医療崩壊を起さないために検査をしないという奇妙な理屈がある。医療という制度を守ることの方が感染者を適切に治療することよりも大切なのだとすれば、医療とは医療制度のためにあるのであって患者のためにあるのではない、と言っているに等しい。そして、医療崩壊を防ぐために、感染した人たちは、自宅から出るなという。では、同居している人たちはどうすべきなのか。そのマニュアルはあるのだろうか。医療の知識もない人たちが素人の適当な判断で濃厚接触を繰り返さざるをえないわけで、医療制度のために親密な人々の関係の崩壊はいたしかたないというのだろう。政府も医療産業もそのほかの多くの企業も、本気で人々を守るつもりがあるとは思えない。彼らにとって、まず第一に守るべきものは、既存の制度であって、人ではない、ということがこれほどまでにはっきり示されたことはない。この意味で、今引き起されている事実上のロックダウン体制は、不可抗力としての新型コロナの蔓延によるというよりも、蔓延を阻止するための最大限の努力を政府も医療産業もしてこなかった、権力と利益のためのサボタージュの結果だというしかないと思う。
 
そして、以下で述べるように、経済活動へのマイナスの影響について、政府もメディアも懸念を表明して様々な補償措置などが検討されるが、政治活動、とりわけ議会外の草の根の活動自粛がもたらすマイナスの影響については論じようとはしない。

1.1 二つのシナリオ

中国から欧米へ、更にはインドなどアジア諸国やアフリカ、ラテンアメリカへと都市封鎖が拡がっている。(注)この現状から今後起きうる更なる惨劇は、二つのシナリオのいずれを選択しても避けられないと論じられているようにみえる。
(注)Johns Hopkins University,Corona Virus Resource Center, https://coronavirus.jhu.edu/map.html

 

  • ロックダウンが経済活動の停滞を招き、経済恐慌といっても過言ではないような事態を招く。破綻した経済は、膨大な数の経済的に困窮した人口をもたらし、困窮を原因とした生存の危機にみまわれる人々が生じる。経済の破綻と貧困の蔓延は、コロナウィルス感染の予防や治療に必要な医療システムの崩壊をまねき、結果として感染の拡大を食いとめられなくなり、ロックダウンの強化・拡大へと向い、上記の悪循環に陥る。

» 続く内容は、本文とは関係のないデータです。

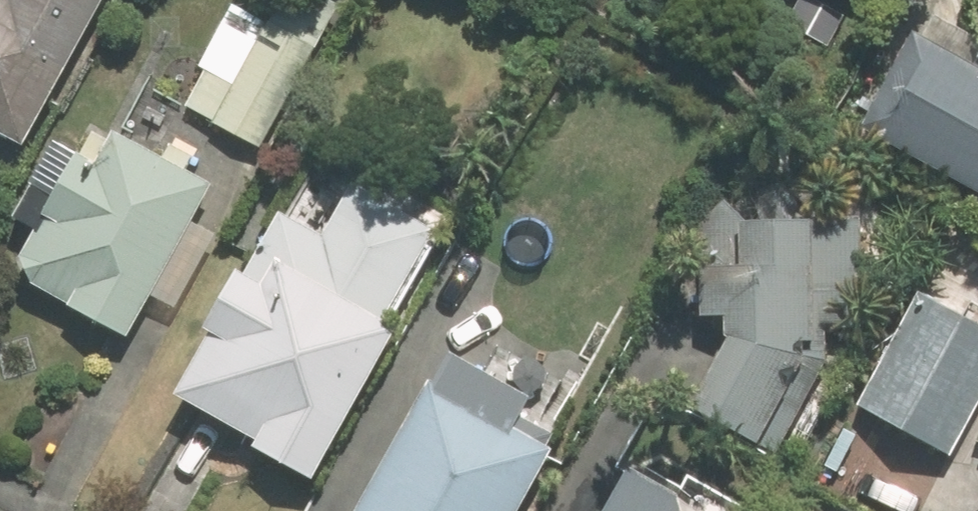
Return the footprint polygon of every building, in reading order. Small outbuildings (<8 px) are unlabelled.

  • ロックダウンを緩和して、経済の停滞を回避し、経済活動を維持する場合、人々の活動が活発化し、接触も増える。検査体制が万全でないなかで、感染の拡大は避けられない。経済活動を維持した結果としての感染の拡大は、「医療崩壊」を招き、都市封鎖などの強力な地域隔離を選択せざるをえなくなるが、経済の維持のためには、再びリックダウンを緩和せざるをえなくなり、上記の悪循環を招く。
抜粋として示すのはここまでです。